“Reality is merely an illusion, albeit a very persistent one” – Albert Einstein . 

 

I’m sure there are many of us that remember the following mind-bending quote. 

“There are known knowns. These are things we know. There are known unknowns. That is to say, there are things we know we don’t know. But there are also unknown unknowns. These are things we don’t know we don’t know.” – Donald Rumsfeld, former US Secretary of Defence.

 

Thinking you know something without supporting evidence can really hurt a business.  

Consider the friction created by thinking you know your clients, when in reality you don’t. You may even make a significant change to your business model. You may even believe it would be a great idea to buy or merge with another business. Even worse you could sell your business to a new owner all without knowing how your clients will react. 

Change is virtually impossible to deliver unchallenged. Sydney J Harris, an American journalist and columnist, summed it up brilliantly when he wrote, ”Our dilemma is that we hate change and love it at the same time; what we really want is for things to remain the same but get better.” 

 

Stewardship Wealth actively participates in client surveys to ensure we really know our clients. We want to be sure about their values, attitudes and expectations. We want to know what they value about the things we do. Our Concilium meetings, where we gather a group of clients together to discuss issues, gives us the added advantage of hearing first hand from clients their opinions when we share our plans. We also get to talk about ideas we believe will improve our service, and receive immediate feedback, both positive and negative. 

Recent research by Schroder and Ad Lucem, a financial services thought leadership collective, highlighted the dangers of advisers mistakenly believing they really knew their clients. 

Here’s the background. Almost ten years ago the Centre for Economics and Business Research issued the results of a study suggesting that by 2025 over half of the wealth in the UK would be controlled by women. The transfer of wealth from ageing baby boomers was more likely to be from a deceased male to their female spouse or partner.  

Truly understanding the health of your relationship with your clients, is vital. What Schroder and Ad Lucem’s research found was that there was a significant disconnect between what businesses believed about the strength of their client relationship, and their clients’ opinions. Here are some of the study’s findings. 

 

The big question was, “If your partner were to die, would you stay with your existing financial adviser?” When asked, only 34% said they would, yet their advisers assumed 62% would retain their relationship with the business.  

 

“The customer’s perception is your reality.”- Kate Zabriskie. 

 

Such a gap between the adviser’s perception and the facts is alarming. Trust and understanding financial and non-financial goals form the foundation of any working relationship. It is inconceivable clients would stay with a financial planning business they didn’t trust. 

Unsurprisingly women value things differently from men. Women want someone they can trust, delivers value for money, peace of mind, and progress towards their goals. They regard spending time discussing both financial and non-financial goals as important.  

Men tend to lean towards investment performance and are less likely to seek advice as they often appear more confident in their own ability.  

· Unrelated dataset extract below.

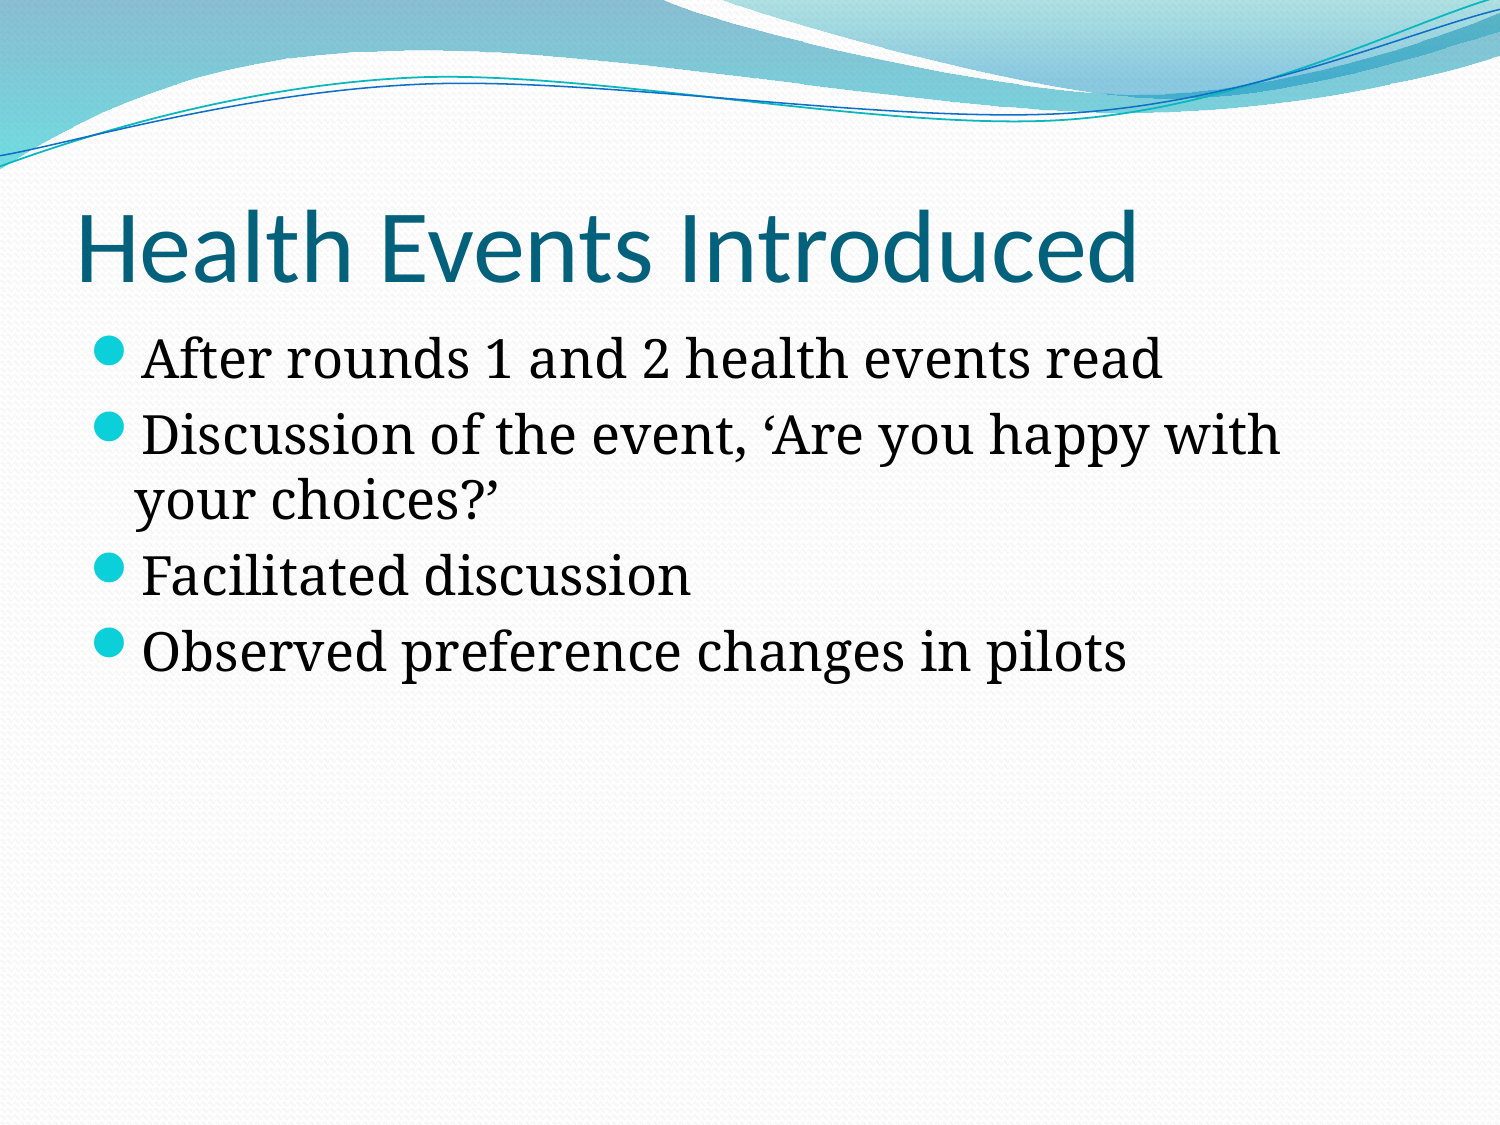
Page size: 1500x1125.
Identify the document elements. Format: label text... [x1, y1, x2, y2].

By comparison women prefer to take less risk and be more diversified, choosing not to make too many changes to their portfolios, but taking a longer view. They are also less likely to chase “hot stocks” which often results in highly concentrated, higher risk portfolios. Interestingly research also shows that women often enjoy better returns than men.  

Here are some other findings: 

  • 29% of advisers thought that women would find managing their finances on their own difficult. In reality, only 9% of women felt it would be challenging. 
  • 45% of advisers said their main contact was with the male client, 22% always made sure both partners were present. And 66% of advisers said it was difficult to engage with both partners. 

All of this is good news for financial planners who take time to meet with their clients regularly, who actively listen, understand and address their concerns as well as updating them on their progress. It makes sense for planners to encourage both partners to attend all meetings whenever possible, and communicate in a way that both clients can understand. 

 

“The more you engage with customers, the clearer things become and the easier it is to determine what you should be doing.” John Russell.  

 

We know this is only achieved through time, experience, patience and effort. Every time we meet with you, we aim to come away from the conversation better. Better informed, better equipped and more aware of your opinions, and expectations. We believe it’s good to talk, as the late Bob Hoskins used to say.